Nouveau robot, bio-analyse et IA. À quoi s'attendre chez DeLaval pour 2025 ?
- Publié :
- Modifié :
- Auteur : Marie DEFRUIT
Un meilleur débit de traite pour gagner 10 % de capacité par robot
Pour gagner en débit de traite, ce nouveau robot VMS V300 modèle 2025 est équipé du Flow-responsive milking (FRP). Cette amélioration permet de maintenir un niveau de vide de 45 kPa du début à la fin de la traite, « sans risque de congestion des trayons » , précise Alexis Gautier, chef produit VMS. « En l’adaptant en temps réel, le FRP évite la baisse du vide, observé jusqu’à présent lorsque le flux de lait libéré par le trayon est à son pic » .
En gagnant du débit, le temps de traite est alors réduit de 30 à 50 secondes, selon les troupeaux, « ce qui permettrait d’augmenter de 10 % la capacité par robot » . Une étude menée en Italie a également démontré que la traite est plus complète avec « -23 g de lait résiduel par quartier » .
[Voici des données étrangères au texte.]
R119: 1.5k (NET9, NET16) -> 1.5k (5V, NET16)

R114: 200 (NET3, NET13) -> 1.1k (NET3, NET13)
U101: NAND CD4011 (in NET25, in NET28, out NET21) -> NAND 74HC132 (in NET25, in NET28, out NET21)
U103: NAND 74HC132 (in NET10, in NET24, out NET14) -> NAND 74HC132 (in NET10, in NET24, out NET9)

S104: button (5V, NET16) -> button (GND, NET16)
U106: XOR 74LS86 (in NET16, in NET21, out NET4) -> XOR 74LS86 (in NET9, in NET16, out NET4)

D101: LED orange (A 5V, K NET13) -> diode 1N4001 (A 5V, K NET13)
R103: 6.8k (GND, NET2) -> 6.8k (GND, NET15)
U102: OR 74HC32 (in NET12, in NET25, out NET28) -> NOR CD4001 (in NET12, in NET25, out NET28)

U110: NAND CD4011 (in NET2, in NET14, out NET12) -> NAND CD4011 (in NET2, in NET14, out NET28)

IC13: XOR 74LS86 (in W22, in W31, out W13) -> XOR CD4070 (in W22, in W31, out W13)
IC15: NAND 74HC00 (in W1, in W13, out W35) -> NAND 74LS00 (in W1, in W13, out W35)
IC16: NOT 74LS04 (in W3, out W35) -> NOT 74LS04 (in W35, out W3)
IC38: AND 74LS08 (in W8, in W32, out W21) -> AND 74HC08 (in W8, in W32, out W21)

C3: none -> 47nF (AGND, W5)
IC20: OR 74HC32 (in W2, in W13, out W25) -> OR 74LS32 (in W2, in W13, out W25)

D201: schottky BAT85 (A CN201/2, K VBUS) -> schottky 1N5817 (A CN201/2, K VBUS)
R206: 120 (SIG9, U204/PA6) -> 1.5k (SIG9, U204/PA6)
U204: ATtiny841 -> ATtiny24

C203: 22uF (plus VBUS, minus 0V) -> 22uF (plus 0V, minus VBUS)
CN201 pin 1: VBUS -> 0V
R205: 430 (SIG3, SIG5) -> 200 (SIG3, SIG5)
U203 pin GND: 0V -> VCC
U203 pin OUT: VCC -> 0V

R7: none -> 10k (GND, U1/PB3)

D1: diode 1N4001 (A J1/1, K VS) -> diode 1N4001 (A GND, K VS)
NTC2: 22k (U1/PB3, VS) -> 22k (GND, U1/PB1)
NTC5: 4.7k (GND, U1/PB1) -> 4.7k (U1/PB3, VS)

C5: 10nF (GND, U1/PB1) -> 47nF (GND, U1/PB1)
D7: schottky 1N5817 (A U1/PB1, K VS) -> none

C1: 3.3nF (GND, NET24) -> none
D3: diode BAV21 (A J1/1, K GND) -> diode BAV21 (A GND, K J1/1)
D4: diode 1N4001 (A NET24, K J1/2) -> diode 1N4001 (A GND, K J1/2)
Le Flow-responsive milking sera inclu dans tous les VMS V300 modèle 2025 à partir de juin et une mise à jour, d’ici la fin de l’année, sera proposé à tous les éleveurs ayant le VMS V300 déjà en service.
Plus d’espace à l'intérieur et d’ergonomie
Le design du robot a été revu. Toujours en inox, l’espace intérieur a tout de même gagné 19 cm, sans modification de l’emprise au sol. L’auge augmente de 40 % son volume et devient monobloc « pour une meilleure robustesse et un nettoyage facilité » . De nouvelles portes fluidifient l’entrée et la sortie des vaches.
Côté éleveur, l’écran du robot est plus grand et plus réactif, « même les doigts mouillés ».
Le Milk Cell Analysis (MCA) compte les cellules et alerte
DeLaval ajoute, en ligne sur son robot, un analyseur de cellules. « Par un prélèvement de 35 mL de lait, via le robot Milk Sample Unite, l’échantillon part dans le MCA pour comptage cellulaire », explique l’entreprise.
D’après elle, « l’échantillon peut ensuite être jeté dans les égouts, car la technique de fluorescence de l’ADN des cellules ne porte aucun risque ». Une caméra compte alors chaque cellule pour une analyse conforme aux attentes ICAR.
Un dispositif de reconnaissance des consommables permet d’alerter et de réapprovisionner, automatiquement, les stocks.
L’éleveur peut choisir ses seuils d’alerte, selon le taux cellulaire, la production, du jour de lactation… Il peut alors classer ses animaux selon qu’ils soient sains, en mammite subclinique, chronique élevée ou modérée.
L’IA du DeLaval Plus s’enrichit
En juillet 2024, DeLaval lançait en France son outil d’aide à la décision, DeLaval Plus. Il enregistre toutes les données mesurées par le robot et les dispositifs ajoutés – comme le MCA par exemple – pour les reconstituer à l’élever, avec des interprétations.
« En se basant sur les données de plus de 15 millions de lactations, l’outil est aujourd’hui capable de prédire de nombreuses maladies comme, entre autres, les mammites, métrites, cétoses, hypocalcémies ou encore les pneumonies ».
Comme pour d'autres intelligences artificielles, l'éleveur peut lui poser des questions ou lui demander des conseils de gestion personnalisés à son troupeau.
Depuis le début d’année, une nouvelle option existe sur la plateforme. Celle de l’inventaire pharmacie qui indique les dates d’expiration et la quantité des produits.
L’accès à la plateforme DeLaval est possible, moyennant un abonnement, qui diffère selon les options d’analyses ou de prédiction choisies et le nombre d’animaux. « Le tarif varie de 300 € à 750 €, mais est rentabilisé quand on sait qu’une mammite coûte en moyenne 240 € par vache » , indique Claire Dupin, cheffe produit gestion de troupeau.